可是,美国作为当今世界第一强国,自向贫困开战以来,尽管决心很大,力度不小,措施繁多,时间超过半个世纪,但成效却非常有限。近几十年来,美国的贫困率一直在13%上下波动,只比1964年的19%低几个百分点,从未降到11%以下,到2018年,贫困率是11.8%,贫困人口仍有3810万。虽然在货币收入数额上,美国政府会不断根据经济发展和通货膨胀情况对贫困线作出调整,但在实物消费水平上,贫困线以下的人群一直在为温饱挣扎,需要接受政府救济。面对这样的局面,后来美国总统里根无奈地哀叹道:“我们向贫困宣战,结果贫困赢了。”
2013年11月3日,习近平总书记来到湖南省湘西州花垣县十八洞村考察,首先走进位于村口的石爬专老人的家,详细了解她家的生产生活状况。就在这次考察中,习近平总书记首次提出“精准扶贫”思想。上级部门很快派工作组驻村扶贫,帮助村里因地制宜发展猕猴桃种植、黄牛养殖、乡村旅游、劳务经济和苗绣等产业,2017年该村摘掉了贫困村的帽子,石爬专老人也过上了好日子。
1964年,美国总统约翰逊来到肯塔基州马丁县的伊内兹,与当地居民汤姆·弗莱彻长谈。弗莱彻是个正在失业的白人劳工,没受过什么教育,育有8个孩子。此次谈话后,约翰逊总统很快就呼吁对贫困进行一场全国性的战争,誓言不获全胜决不收兵。但弗莱彻的生活并没有多大改观,终其一生都要靠政府救济维生,而他的孩子有的染上毒瘾,有的进了监狱。马丁县也一直没有摆脱深度贫困状态,目前仍有30%的居民生活在贫困线以下。

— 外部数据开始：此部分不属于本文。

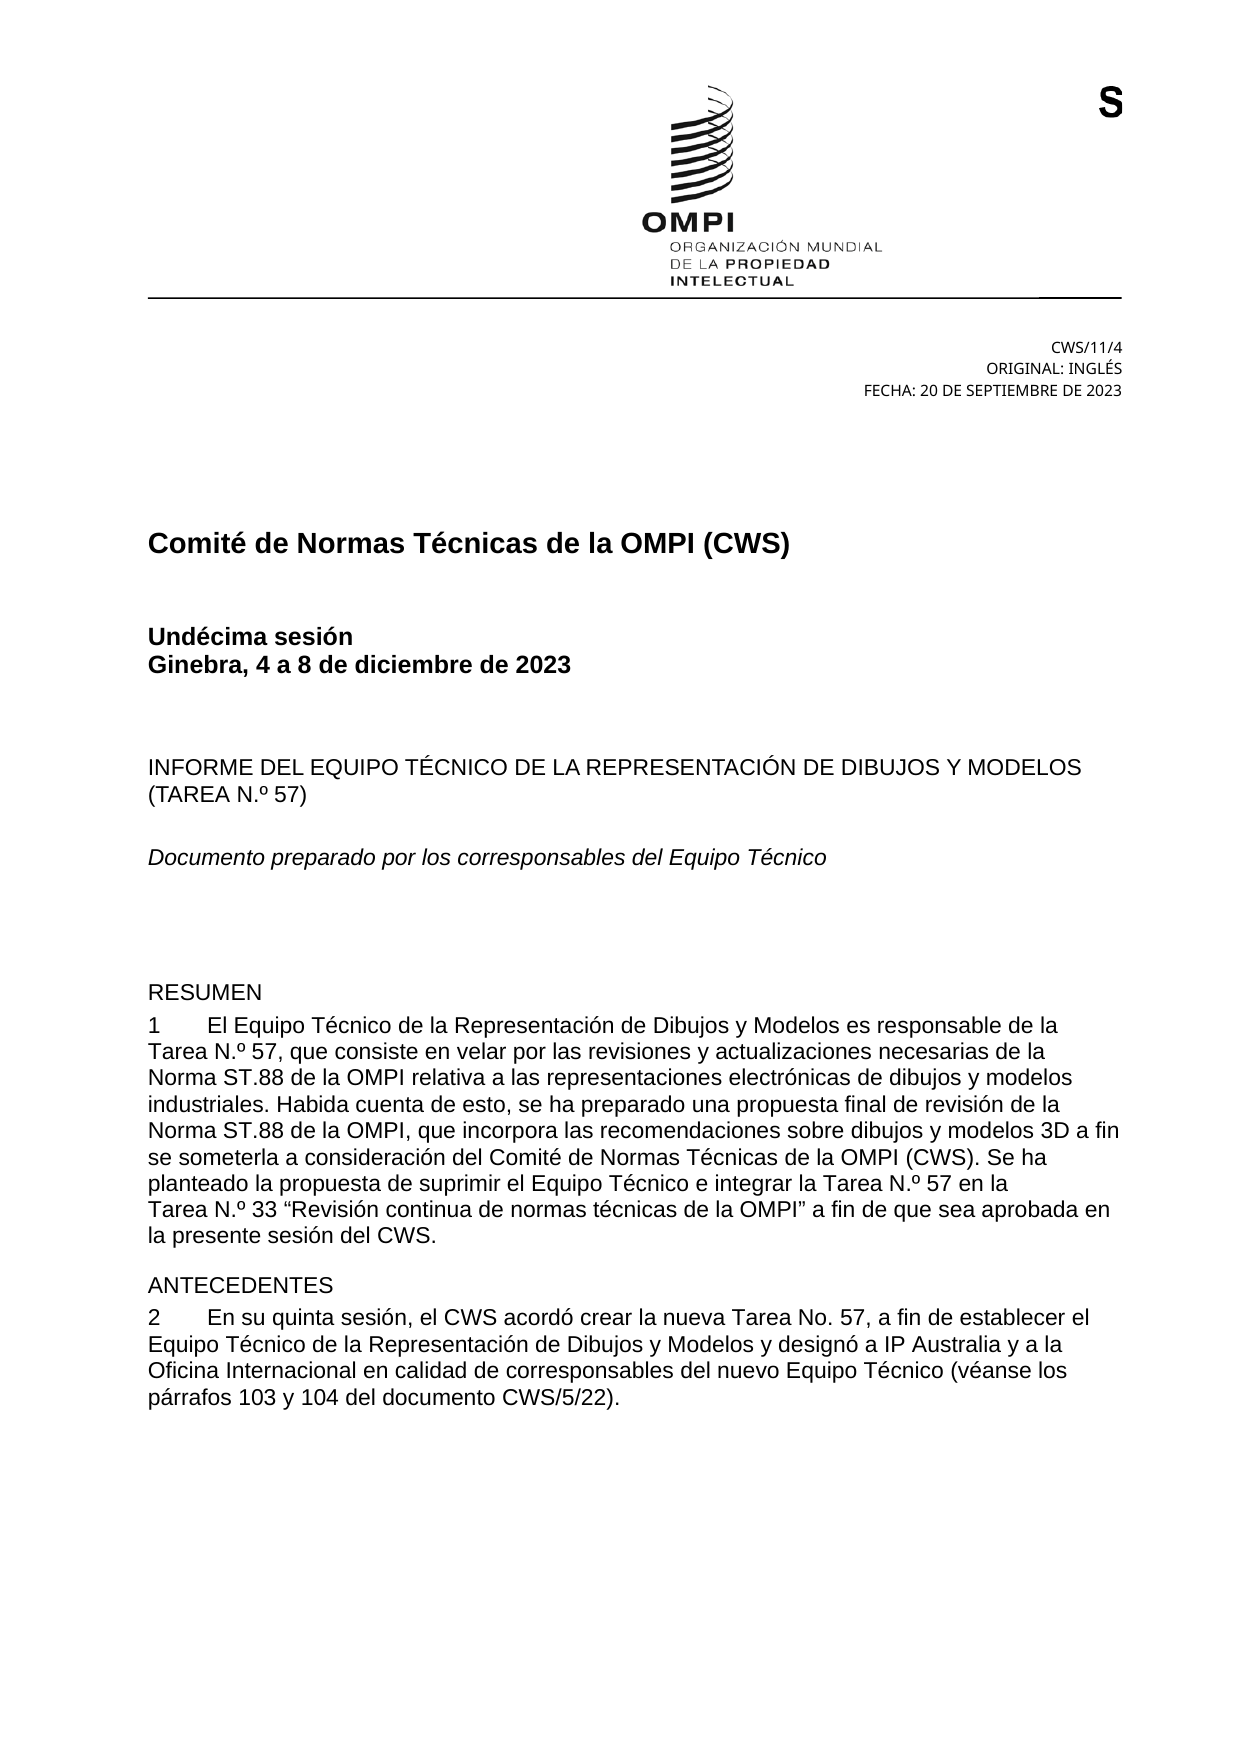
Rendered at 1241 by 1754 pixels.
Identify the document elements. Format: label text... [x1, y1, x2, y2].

相似的场景,不同的结局,背后起作用的正是社会制度。如上所述,在资本主义制度下,西方经济学界虽然人才济济,但至今对贫困问题拿不出根本性的解决办法。其实在马克思主义理论方面,对“丰裕中的贫困”现象的终极原因是早有论述的,那是资本主义基本矛盾运动的必然结果,是资本积累规律和剥削制度导致了贫富分化,即一极是财富的积累,另一极是贫困的积累。就是说,贫困的终极原因正是资本主义制度本身。所以要使贫困现象绝迹,必须推翻资本主义制度,建立以公有制、计划经济和按劳分配为基本特点的社会主义制度,最终实现共产主义。在当前的社会主义初级阶段,市场经济仍是发展社会生产力的有效手段,我们同样需要探索在市场经济条件下如何消除贫困的问题。
目前我国经济实力、科技实力、国防实力、综合国力跻身世界前列,中国特色社会主义进入了新时代。在新的历史方位上,习近平总书记提出精准扶贫、精准脱贫思想,为全党全国人民在市场经济条件下进一步发挥社会主义制度优势指出了新方向,丰富和发展了21世纪的马克思主义。如上所述,在习近平总书记提出的新思想、新举措的指导下,新时代的脱贫攻坚战已经取得了无与伦比的巨大成就。
以中国的经验看,脱贫攻坚决胜的关键在于能不能把社会主义制度的优势最大程度地发挥出来。中国特色社会主义最本质的特征是中国共产党领导,中国特色社会主义制度的最大优势是中国共产党领导。在最大优势统领之下,社会主义制度就能集中力量办大事,就能更快更好地发展社会生产力,就能以人民为中心实现共同富裕。这些独特的优势使中国消除绝对贫困的成效明显好于其他国家。所以,美国向贫困开战的失败只不过再次验证了马克思主义的真理性,中国的成就则充分彰显了社会主义制度的优越性。
我国的脱贫攻坚战正处在啃“硬骨头”的最后阶段,在以习近平同志为核心的党中央领导下,继续发挥我们的制度优势,脱贫攻坚战的最终胜利一定会到来。